Beyond gathering up all the ingredients for the kamish, I also gathered up my oldest grandchild, who just happens to be named Tillie. Though she was only four and a half years old at the time, she and I tackled the recipe. After mixing up the dough, Auntillie’s instructions say to divide it into ten portions and to roll each portion between the palms of your hands to form L-O-N-G snakes. Little Tillie and I couldn’t quite pull this off! Our snakes kept breaking long before they were the right size! So, we developed a method of patting and “potching” (a Yiddish word for a gentle spank) the dough until it was the right size. We named this maneuver “platching.”

We baked those cookies in September and Dad died in October so quite frankly, I’m not sure that he was well enough to enjoy them, much less get the emotional lift I had hoped for. BUT, the making of the cookies was an emotional lift for me. And because I now associate baking them with my dad and with my beloved aunt, young Tillie and I – and her two sisters – platch annually, every September. Hence the always wonderful cookies become more wonderful with the passing of each year.

Unbaked cookies, cookies after the first bake,

cookies after the second bake, and the platching team.

With the blessing of Auntillie’s daughter, my cousin Loie-next-to-God, I share the recipe now.

The World’s Best Cookie – AKA Auntillie’s Kamish:

3 eggs beaten

1 ½ Cups sugar

1 ½ Cups vegetable oil

2 tsp lemon extract

2 tsp almond extract

1 Cup chopped pecans

3 tsp baking powder

5 ½ – 6 Cups flour

  • Mix all ingredients together in the order given
  • Divide dough into 10 equal portions
  • Roll each portion, one at a time, between the palms of your hands, forming each into a long roll, or snake, the length of your cookie sheet
  • Use two cookie sheets, five snakes per sheet
  • The rolls will be thin but they will rise
  • Bake in a preheated 350-degree oven for 20 minutes, until lightly browned
  • Remove cookie sheet from the oven, while still hot, slice each snake at one-inch intervals
  • Turn each piece cut-side up on the cookie sheet and return to the oven for 15 minutes or so


If you want your kamish to have the extra sweetness of fond memories, add these two steps:

  • When you gather up your ingredients, also gather up your best friend, favorite sibling, oldest grandchild, kindest neighbor, or similar special person to help with the baking.
  • Call your cooking day The First Annual Kamish Baking Event and then be sure to repeat annually.




















  1. Ellen Davis Sullivan says:

    Lovely and loving article – so well put. And I’ve copied the recipe, so I intend to take your advice!
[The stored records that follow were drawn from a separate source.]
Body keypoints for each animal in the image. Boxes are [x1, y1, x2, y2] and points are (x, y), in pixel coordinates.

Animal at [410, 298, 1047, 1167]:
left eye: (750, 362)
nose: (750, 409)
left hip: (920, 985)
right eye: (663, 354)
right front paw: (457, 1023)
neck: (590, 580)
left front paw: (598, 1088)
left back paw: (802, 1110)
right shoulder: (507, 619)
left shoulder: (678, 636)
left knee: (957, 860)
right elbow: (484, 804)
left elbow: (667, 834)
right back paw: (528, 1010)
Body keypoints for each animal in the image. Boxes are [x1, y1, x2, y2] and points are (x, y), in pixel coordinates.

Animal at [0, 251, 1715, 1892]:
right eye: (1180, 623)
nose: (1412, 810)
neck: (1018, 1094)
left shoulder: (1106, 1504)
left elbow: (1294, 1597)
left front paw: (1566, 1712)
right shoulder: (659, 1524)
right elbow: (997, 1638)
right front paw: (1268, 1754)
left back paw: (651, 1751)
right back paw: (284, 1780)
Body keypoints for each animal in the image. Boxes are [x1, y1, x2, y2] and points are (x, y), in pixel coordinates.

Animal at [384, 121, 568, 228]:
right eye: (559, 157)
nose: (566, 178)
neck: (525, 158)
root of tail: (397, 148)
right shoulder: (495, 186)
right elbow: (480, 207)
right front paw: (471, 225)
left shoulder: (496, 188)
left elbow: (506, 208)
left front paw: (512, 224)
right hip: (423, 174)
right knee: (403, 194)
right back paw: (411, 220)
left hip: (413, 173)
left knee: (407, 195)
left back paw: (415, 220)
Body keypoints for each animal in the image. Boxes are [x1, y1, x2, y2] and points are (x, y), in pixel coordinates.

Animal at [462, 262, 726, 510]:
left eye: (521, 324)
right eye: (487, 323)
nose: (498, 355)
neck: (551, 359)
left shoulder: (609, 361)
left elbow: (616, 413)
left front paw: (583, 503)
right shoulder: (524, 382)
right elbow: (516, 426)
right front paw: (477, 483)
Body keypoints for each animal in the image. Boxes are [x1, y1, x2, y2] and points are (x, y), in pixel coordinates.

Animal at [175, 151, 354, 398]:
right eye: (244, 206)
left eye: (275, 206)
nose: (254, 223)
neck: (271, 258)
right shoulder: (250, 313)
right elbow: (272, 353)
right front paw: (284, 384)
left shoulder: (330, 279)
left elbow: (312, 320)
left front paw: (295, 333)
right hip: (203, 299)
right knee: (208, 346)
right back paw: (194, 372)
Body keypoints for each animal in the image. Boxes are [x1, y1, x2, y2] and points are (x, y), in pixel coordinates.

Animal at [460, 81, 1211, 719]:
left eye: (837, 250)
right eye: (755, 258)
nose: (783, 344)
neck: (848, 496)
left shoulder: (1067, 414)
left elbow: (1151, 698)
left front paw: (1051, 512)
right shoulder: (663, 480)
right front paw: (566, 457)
    • Lorie Kleiner Eckert says:

      Thank you, Ellen. You are such an accomplished writer that your feedback means a lot! But in return for great feedback, you now have a great recipe. I hope you LOVE it.

  2. Shana says:


  3. Margie says:

    loved that story. sure would love a cookie now

    • Lorie Kleiner Eckert says:

      The recipe makes about 200 cookies and in spite of that fact, there are none left over to share. I’ll owe you some.

  4. Wendy says:

    I feel extremely fortunate to have known your Aunt Tillie who was such a cute little thing! Also, I absolutely remember enjoying her Mandel Broit at various family gatherings. Do you eat them with tea/coffee/milk or all three????? Can’t wait to make them.
    Love, Wendy

    • Lorie Kleiner Eckert says:

      Hi Wendy! Auntillie dipped hers in tea, I believe. I dip mine in nothing. Just eat them by the handful! By the way, the tea cup in the photo was Auntillie’s, so it is very special too.